## EXERCISE PROMPT
Can you substitute "camera parameters" for "lens parameters" throughout the lines below, change nothing else, and leave the pictures out of your answer?

SOURCE MATERIAL below:

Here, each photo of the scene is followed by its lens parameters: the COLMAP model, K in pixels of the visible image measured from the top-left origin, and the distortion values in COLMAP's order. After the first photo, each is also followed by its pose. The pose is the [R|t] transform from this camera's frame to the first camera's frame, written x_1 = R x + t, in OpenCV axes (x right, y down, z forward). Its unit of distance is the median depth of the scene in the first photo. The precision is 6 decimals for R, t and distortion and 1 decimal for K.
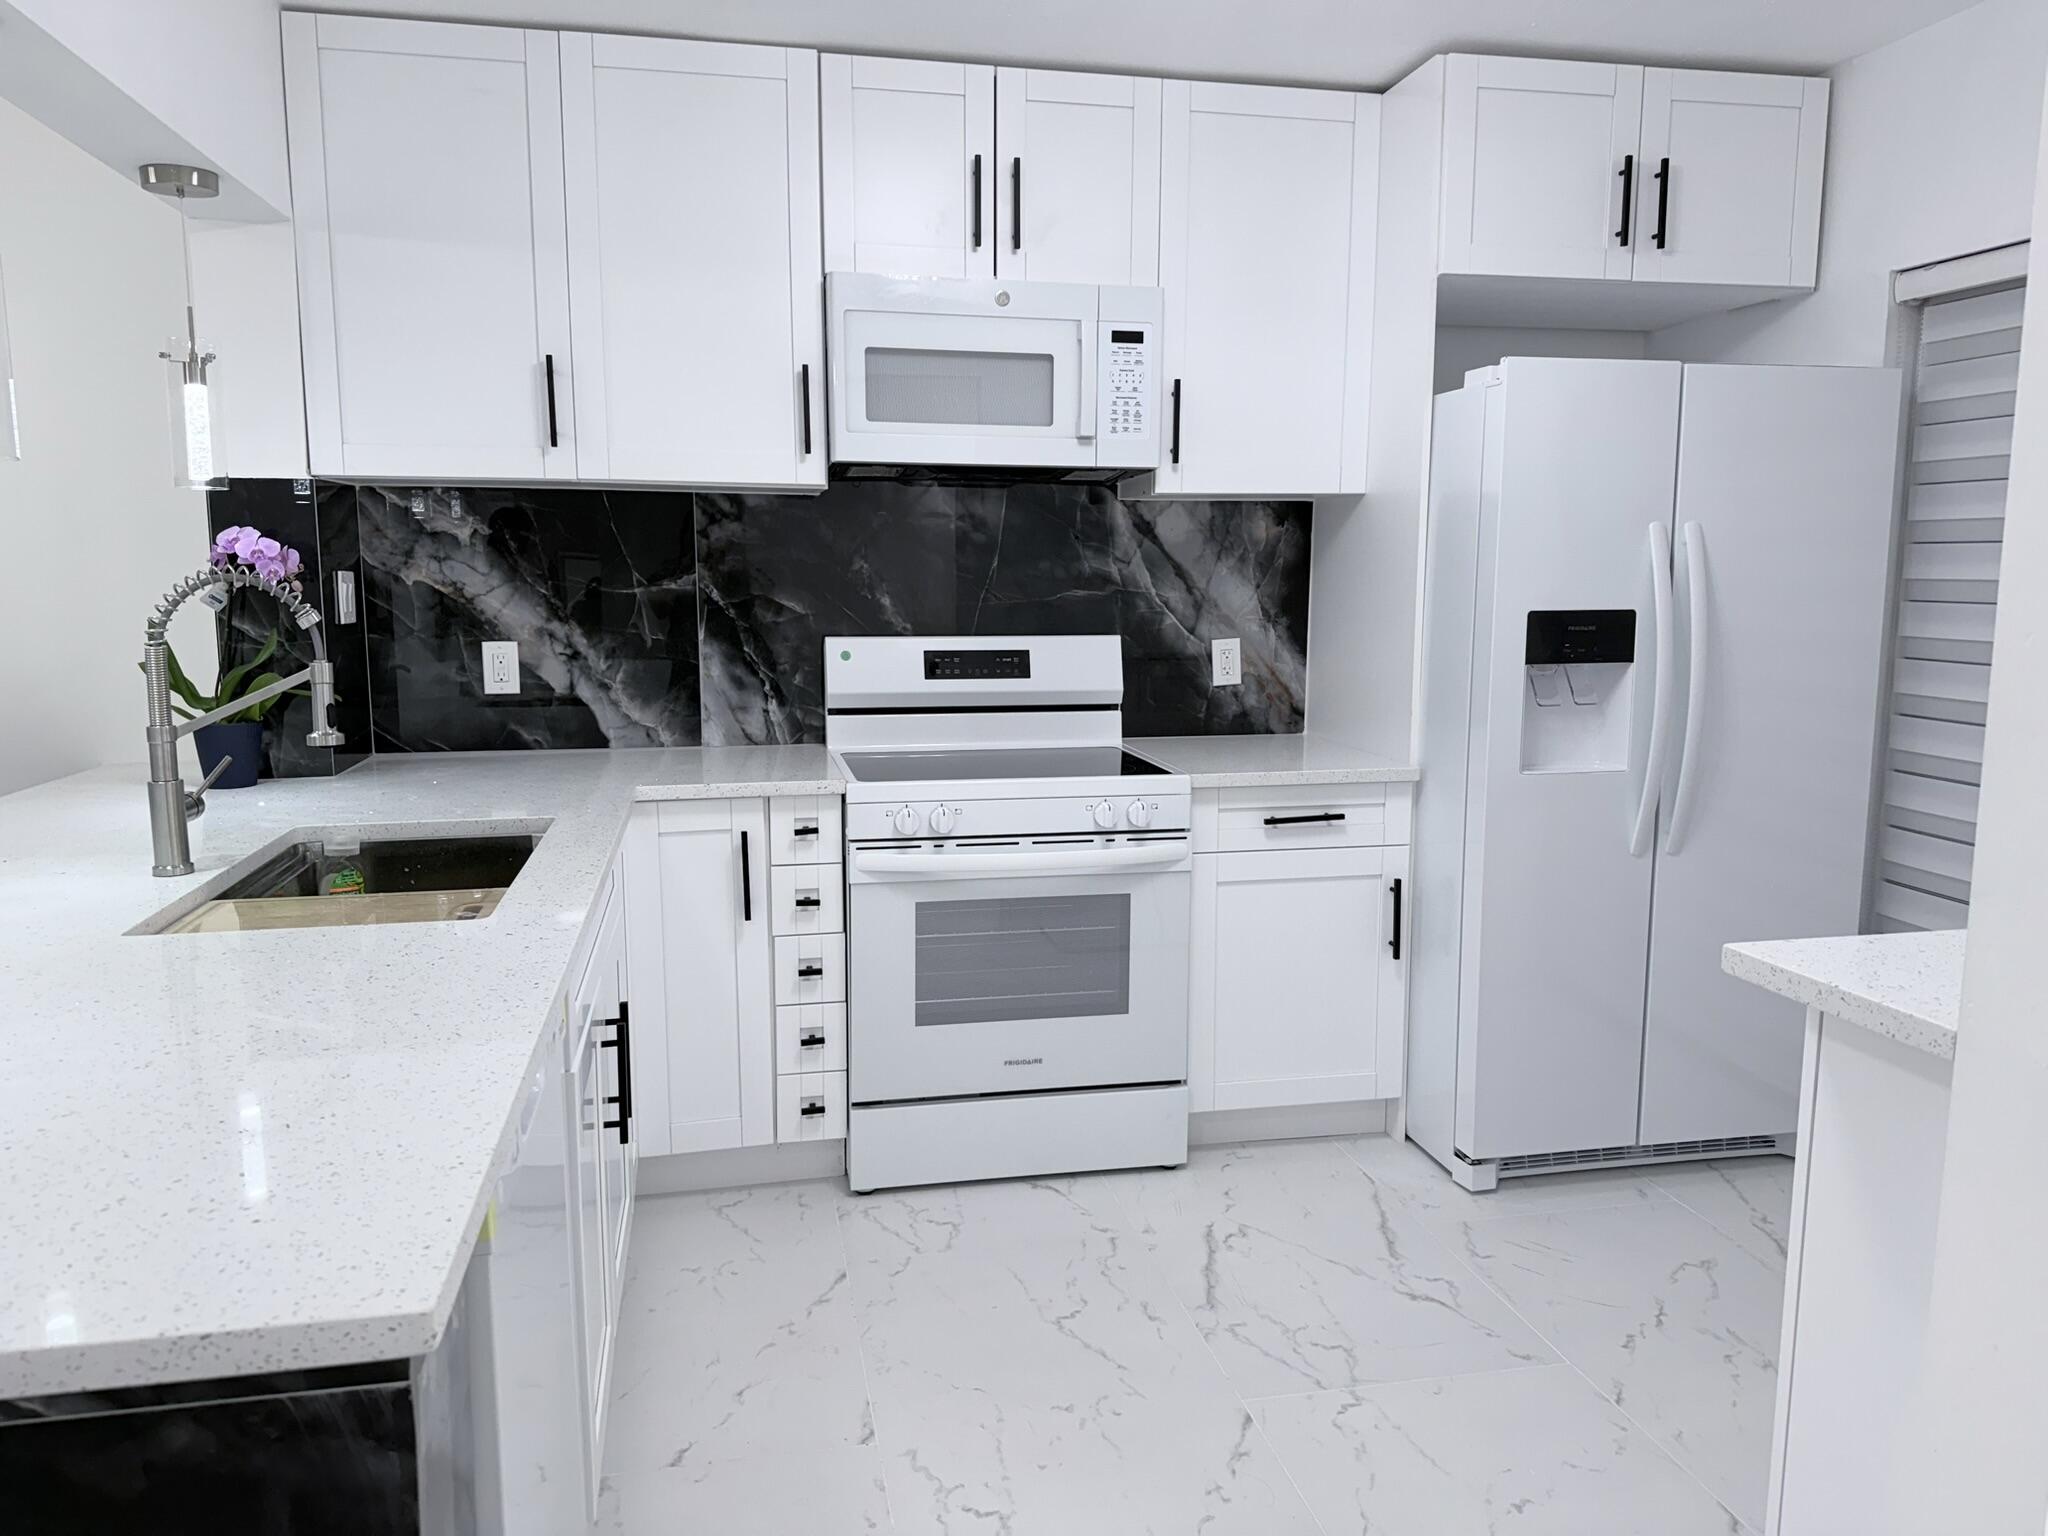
lens RADIAL K [[1419.6, 0, 1024.0], [0, 1419.6, 768.0], [0, 0, 1]] dist [0.142566, -0.211878]
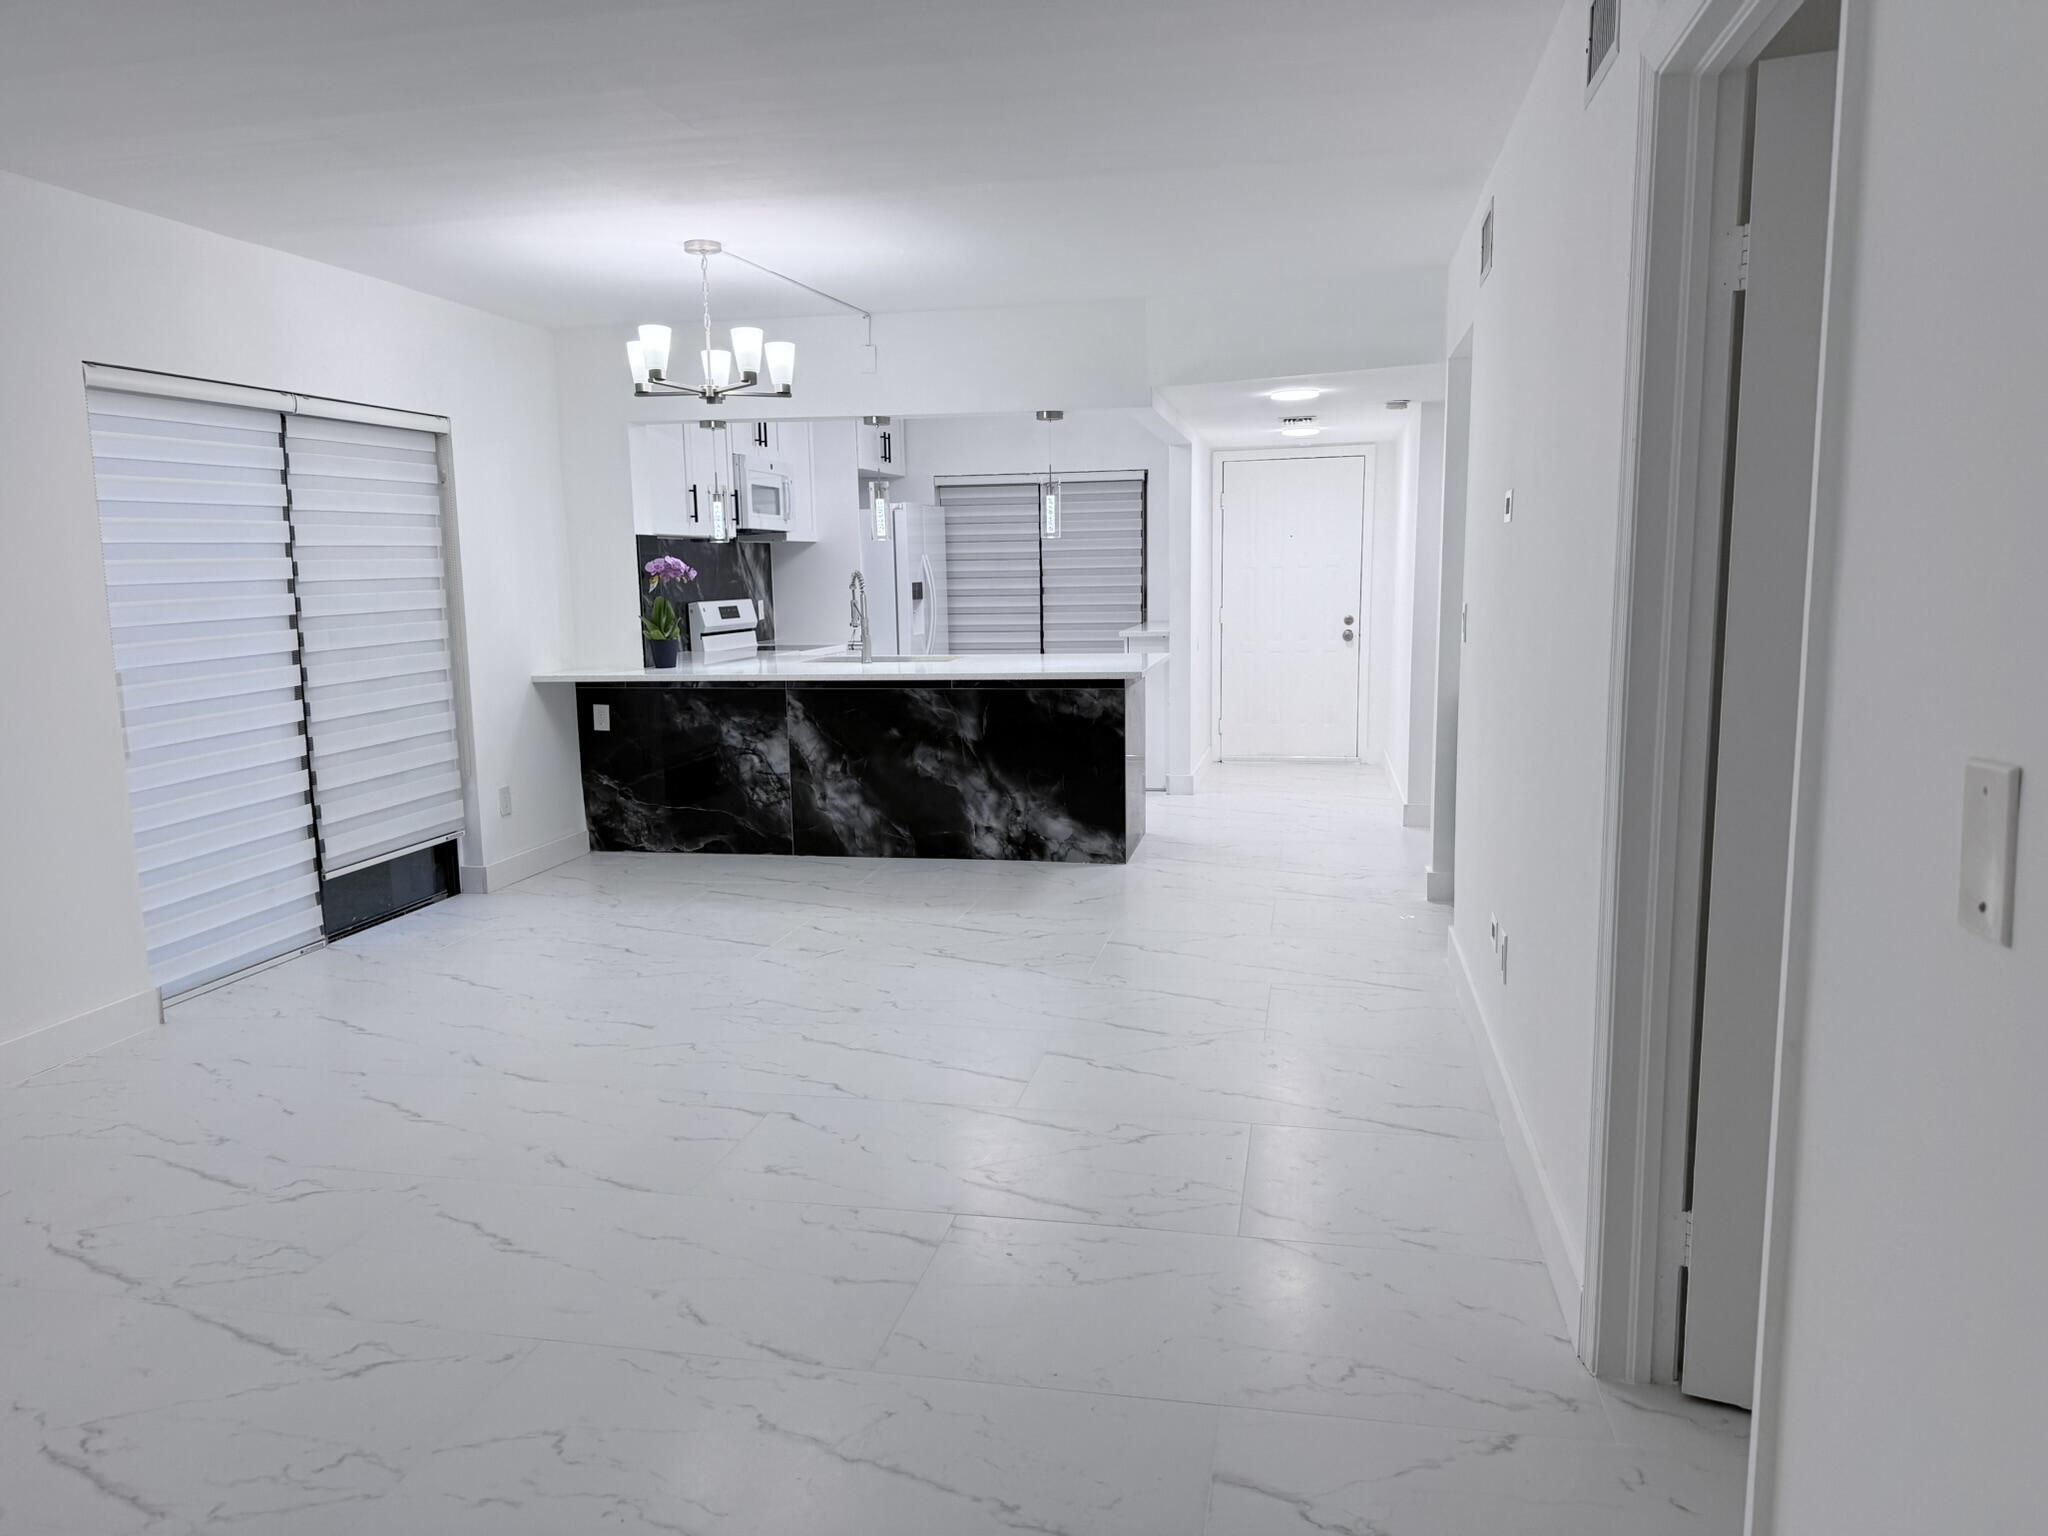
lens RADIAL K [[1419.6, 0, 1024.0], [0, 1419.6, 768.0], [0, 0, 1]] dist [0.142566, -0.211878]
pose [[0.401236, -0.141168, 0.905031, -2.282501], [0.151210, 0.984705, 0.086559, 0.055793], [-0.903407, 0.102120, 0.416446, -0.445980]]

End of SOURCE MATERIAL.

## YOUR SOLUTION
Here, each photo of the scene is followed by its camera parameters: the COLMAP model, K in pixels of the visible image measured from the top-left origin, and the distortion values in COLMAP's order. After the first photo, each is also followed by its pose. The pose is the [R|t] transform from this camera's frame to the first camera's frame, written x_1 = R x + t, in OpenCV axes (x right, y down, z forward). Its unit of distance is the median depth of the scene in the first photo. The precision is 6 decimals for R, t and distortion and 1 decimal for K.
lens RADIAL K [[1419.6, 0, 1024.0], [0, 1419.6, 768.0], [0, 0, 1]] dist [0.142566, -0.211878]
lens RADIAL K [[1419.6, 0, 1024.0], [0, 1419.6, 768.0], [0, 0, 1]] dist [0.142566, -0.211878]
pose [[0.401236, -0.141168, 0.905031, -2.282501], [0.151210, 0.984705, 0.086559, 0.055793], [-0.903407, 0.102120, 0.416446, -0.445980]]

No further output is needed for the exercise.